Ajak Unapologetic in Latest Rebuke of Kiir Government
Exiled South Sudanese activist Peter Biar Ajak remains unapologetic in his criticism of the government of President Salva Kiir, dismissing the government’s latest rebuttal of his comments as “nonsense.”
In a YouTube video posted on Sunday, Ajak doubled down on his commentary about an unpublished manuscript titled “A Bloody Nile” that contains scandalous claims about Kiir’s leadership. Ajak has been citing the manuscript in recent online videos and social media posts to attack Kiir’s character and record as president.
On Saturday, Kiir’s press secretary issued a statement accusing Ajak of using the unpublished book to “launch a barrage of insults” against the president. The statement disputed the book’s claims and argued it was propaganda by enemies of the state.
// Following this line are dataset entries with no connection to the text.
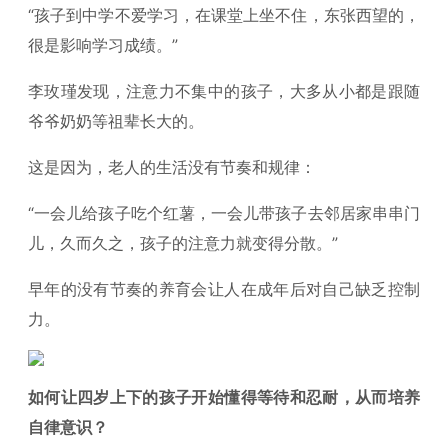
“孩子到中学不爱学习，在课堂上坐不住，东张西望的，
很是影响学习成绩。”
李玫瑾发现，注意力不集中的孩子，大多从小都是跟随
爷爷奶奶等祖辈长大的。
这是因为，老人的生活没有节奏和规律：
“一会儿给孩子吃个红薯，一会儿带孩子去邻居家串串门
儿，久而久之，孩子的注意力就变得分散。”
早年的没有节奏的养育会让人在成年后对自己缺乏控制
力。
如何让四岁上下的孩子开始懂得等待和忍耐，从而培养
自律意识？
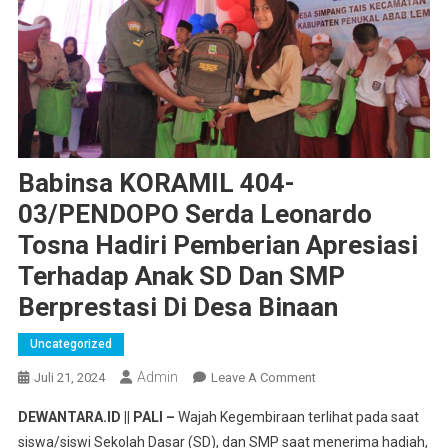
Babinsa KORAMIL 404-
03/PENDOPO Serda Leonardo
Tosna Hadiri Pemberian Apresiasi
Terhadap Anak SD Dan SMP
Berprestasi Di Desa Binaan
Uncategorized
Admin
On
Juli 21, 2024
Leave A Comment
Babinsa
DEWANTARA.ID || PALI –
Wajah Kegembiraan terlihat pada saat
KORAMIL
siswa/siswi Sekolah Dasar (SD), dan SMP saat menerima hadiah,
404-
It also referenced an apology letter Ajak wrote to Kiir in May admitting “error.”
In his video response, Ajak rejected the government’s assertions and said his previous apology was insincere and never accepted by Kiir anyway.
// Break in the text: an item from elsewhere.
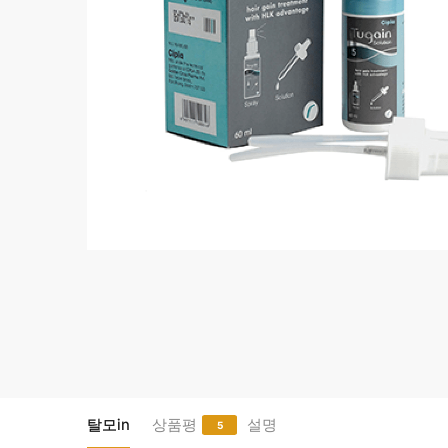
탈모in
상품평
설명
5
“You know what that apology was never accepted so you know now we are backing out to the trenches,” Ajak declared. “This time there is never going to be any apology.”
Ajak proceeded to repeat and expand upon the most scandalous claims in the mystery manuscript, including accusations that Kiir is an alcoholic, serial thief, sex maniac and witchcraft practitioner. He argued the country has been “orphaned” of leadership under Kiir.
“We have to be very serious, this is no longer a time when we are going to be talking to please some individuals or to please their egos. That time is gone,” Ajak said. “What we are here is to engage in the truth because the only thing that will set this country free is the truth.”
The back-and-forth stems from longtime tensions between Ajak, an outspoken government critic, and Kiir, who had Ajak jailed in 2018. Ajak is now based in the United States where he continues to speak out against South Sudan’s leadership via social media and YouTube.
With Kiir planning to run for re-election in 2024, Ajak appears even more emboldened to challenge the president’s legitimacy. The latest episode reveals the deep distrust between the two men and suggests conditions for reconciliation remain elusive.